▶ **사용 가능한 데이터**:

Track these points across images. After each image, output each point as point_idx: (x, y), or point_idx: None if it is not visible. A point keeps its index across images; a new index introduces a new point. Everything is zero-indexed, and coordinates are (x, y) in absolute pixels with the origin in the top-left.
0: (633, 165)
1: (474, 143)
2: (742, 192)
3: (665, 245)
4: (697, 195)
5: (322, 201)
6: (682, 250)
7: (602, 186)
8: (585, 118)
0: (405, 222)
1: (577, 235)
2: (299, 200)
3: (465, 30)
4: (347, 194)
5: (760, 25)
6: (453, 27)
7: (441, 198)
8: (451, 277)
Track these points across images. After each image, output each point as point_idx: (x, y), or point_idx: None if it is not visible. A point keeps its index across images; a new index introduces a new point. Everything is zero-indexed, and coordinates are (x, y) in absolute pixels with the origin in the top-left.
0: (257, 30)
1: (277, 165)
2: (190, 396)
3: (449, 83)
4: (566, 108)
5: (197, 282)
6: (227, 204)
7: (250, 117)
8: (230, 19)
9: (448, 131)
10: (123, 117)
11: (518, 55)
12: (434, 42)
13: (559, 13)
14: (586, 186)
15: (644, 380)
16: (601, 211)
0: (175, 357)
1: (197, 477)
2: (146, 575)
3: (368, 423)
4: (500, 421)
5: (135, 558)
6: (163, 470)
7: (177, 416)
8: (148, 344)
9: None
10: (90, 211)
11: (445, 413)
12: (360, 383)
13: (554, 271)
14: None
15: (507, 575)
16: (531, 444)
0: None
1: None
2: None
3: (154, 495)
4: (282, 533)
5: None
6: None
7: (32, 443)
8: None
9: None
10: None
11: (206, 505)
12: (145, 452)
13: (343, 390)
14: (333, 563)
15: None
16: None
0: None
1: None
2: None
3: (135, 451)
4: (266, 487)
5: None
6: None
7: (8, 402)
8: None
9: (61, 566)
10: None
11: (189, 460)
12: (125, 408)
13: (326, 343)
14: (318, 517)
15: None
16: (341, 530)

▶ **따라야 할 지침**: 위의 모든 기록에서 "point_idx"를 "point_id"로 바꾸어 수정하세요. 나머지 부분은 그대로 두고 기록 전체를 다시 제시하세요.

▶ **결과**:
Track these points across images. After each image, output each point as point_id: (x, y), or point_id: None if it is not visible. A point keeps its index across images; a new index introduces a new point. Everything is zero-indexed, and coordinates are (x, y) in absolute pixels with the origin in the top-left.
0: (633, 165)
1: (474, 143)
2: (742, 192)
3: (665, 245)
4: (697, 195)
5: (322, 201)
6: (682, 250)
7: (602, 186)
8: (585, 118)
0: (405, 222)
1: (577, 235)
2: (299, 200)
3: (465, 30)
4: (347, 194)
5: (760, 25)
6: (453, 27)
7: (441, 198)
8: (451, 277)
Track these points across images. After each image, output each point as point_id: (x, y), or point_id: None if it is not visible. A point keeps its index across images; a new index introduces a new point. Everything is zero-indexed, and coordinates are (x, y) in absolute pixels with the origin in the top-left.
0: (257, 30)
1: (277, 165)
2: (190, 396)
3: (449, 83)
4: (566, 108)
5: (197, 282)
6: (227, 204)
7: (250, 117)
8: (230, 19)
9: (448, 131)
10: (123, 117)
11: (518, 55)
12: (434, 42)
13: (559, 13)
14: (586, 186)
15: (644, 380)
16: (601, 211)
0: (175, 357)
1: (197, 477)
2: (146, 575)
3: (368, 423)
4: (500, 421)
5: (135, 558)
6: (163, 470)
7: (177, 416)
8: (148, 344)
9: None
10: (90, 211)
11: (445, 413)
12: (360, 383)
13: (554, 271)
14: None
15: (507, 575)
16: (531, 444)
0: None
1: None
2: None
3: (154, 495)
4: (282, 533)
5: None
6: None
7: (32, 443)
8: None
9: None
10: None
11: (206, 505)
12: (145, 452)
13: (343, 390)
14: (333, 563)
15: None
16: None
0: None
1: None
2: None
3: (135, 451)
4: (266, 487)
5: None
6: None
7: (8, 402)
8: None
9: (61, 566)
10: None
11: (189, 460)
12: (125, 408)
13: (326, 343)
14: (318, 517)
15: None
16: (341, 530)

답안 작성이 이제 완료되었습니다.